The fiery and independent Abigail, however couldn't be more different from the emotionally frail Dara. While Dara is shaped by the belief that childhood influences shape your psyche and your adult life; Abigail has been molded by her ambition and her belief that if you work hard you could control almost everything, including your feelings. A rather self-centered girl, Abigail has spent much of her life pursuing her own physical and emotional needs, never quite understanding how her best friend could be so needy for a man to make her happy. Abigail, given her history has always been a complicated mixture of stinginess and generosity. Haunted by her own parents - her athletic, mercurial father, and her charming, sylphlike mother, life for Abigail has been all about the struggle for survival and moving out and having to support herself when she was only fifteen.
Although the friendship between Dara and Abigail remains at the core of Livesy's beautiful and engaging novel, there are two other characters who constantly circle around them - Abigail's boyfriend Sean, who has a passion for Keats and who as the novel opens, is being employed his friend Valentine to write six chapters of handbook for euthanasia; and Dara's father, Cameron, who has struggled to shield his inappropriate desires throughout much of his life. Although Cameron has always felt responsible for his brother Lionel's death, it is only through seeing a copy of Alice in Wonderland with an essay about Charles Dodgson that he begins to glimpse some dark, aberrant corner of himself: "for the first time I knew there was someone else like me, someone else whose desires didn't fit into any appropriate category."
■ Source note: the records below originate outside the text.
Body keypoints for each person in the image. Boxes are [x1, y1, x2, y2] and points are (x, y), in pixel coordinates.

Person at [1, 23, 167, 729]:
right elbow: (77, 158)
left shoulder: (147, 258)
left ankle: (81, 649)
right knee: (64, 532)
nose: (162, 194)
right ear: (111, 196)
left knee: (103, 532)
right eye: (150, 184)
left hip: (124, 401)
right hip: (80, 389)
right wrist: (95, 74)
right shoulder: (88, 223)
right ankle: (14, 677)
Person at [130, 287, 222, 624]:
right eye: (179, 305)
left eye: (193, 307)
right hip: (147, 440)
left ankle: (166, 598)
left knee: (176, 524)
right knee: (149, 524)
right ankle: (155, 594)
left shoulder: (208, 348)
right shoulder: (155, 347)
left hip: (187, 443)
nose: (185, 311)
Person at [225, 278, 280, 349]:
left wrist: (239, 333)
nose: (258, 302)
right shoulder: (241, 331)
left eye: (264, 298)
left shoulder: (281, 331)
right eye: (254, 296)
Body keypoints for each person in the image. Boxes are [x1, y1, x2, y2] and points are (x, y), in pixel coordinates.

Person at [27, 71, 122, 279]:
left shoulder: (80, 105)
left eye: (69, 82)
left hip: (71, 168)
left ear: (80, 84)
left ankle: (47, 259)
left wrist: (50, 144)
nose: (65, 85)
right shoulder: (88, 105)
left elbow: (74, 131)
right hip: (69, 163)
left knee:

It is Livesy's intricately structured association of the lives of these four characters that propels this narrative forward to its devastating conclusion. Sean is baffled by the demise of his marriage to his wife, Judy and is plagued by an irrevocable closing down of certain possibilities. He worries about Abigail's sudden "busyness" where she never seems to have a moment, "there was always a patron to be wooed, an actor to be coached." Now the natural channels of communication between him and Abigail, those "glittering lively streams that has begun to flow at their first meeting," are clogged with doubt and disagreement, and forced underground. Cameron must deal with the split from his wife Fiona and the shattering of family's dream, his clandestine urges finally driving a wedge into their marriage. Luckily though, Cameron survives, a truly wearied soul who is healed with time and circumstance, the façade of propriety remaining somewhat intact as he is forced to make a new life for himself in London. Surprisingly, it Cameron remains constantly in awe and envy of his daughter's kindness and emotional transparency.
For her part, Dara oscillates between "idyllic daydreams and precautionary disasters" and a metaphorical headache that is suddenly piercingly literal. When her office becomes a winter of discontent, it is not surprising that she ends up feeling taken for granted, miserable and betrayed on both the work and home fronts. Finally there's Abigail, who given her history has always been a complicated mixture of stinginess and generosity and even as she stares at the muddy water of the Thames, she's plagued by the fact that she always seemed to keep her best friend at a distance.
This novel is all about the nature of love, sex, family and friendships, and the needs of men and women, the roles of partners, the unforeseen and devastating betrayals that can shake us up at various times in our lives, and how our parents can often influence and damage the surfaces of our lives. There are some painful revelations here, but also some delicately nuanced observations as both Dara and Abigail - and Sean and Cameron - are forced to reconcile with their own version of Eden from which they have been abruptly and irrevocably expelled. Mike Leonard 2008.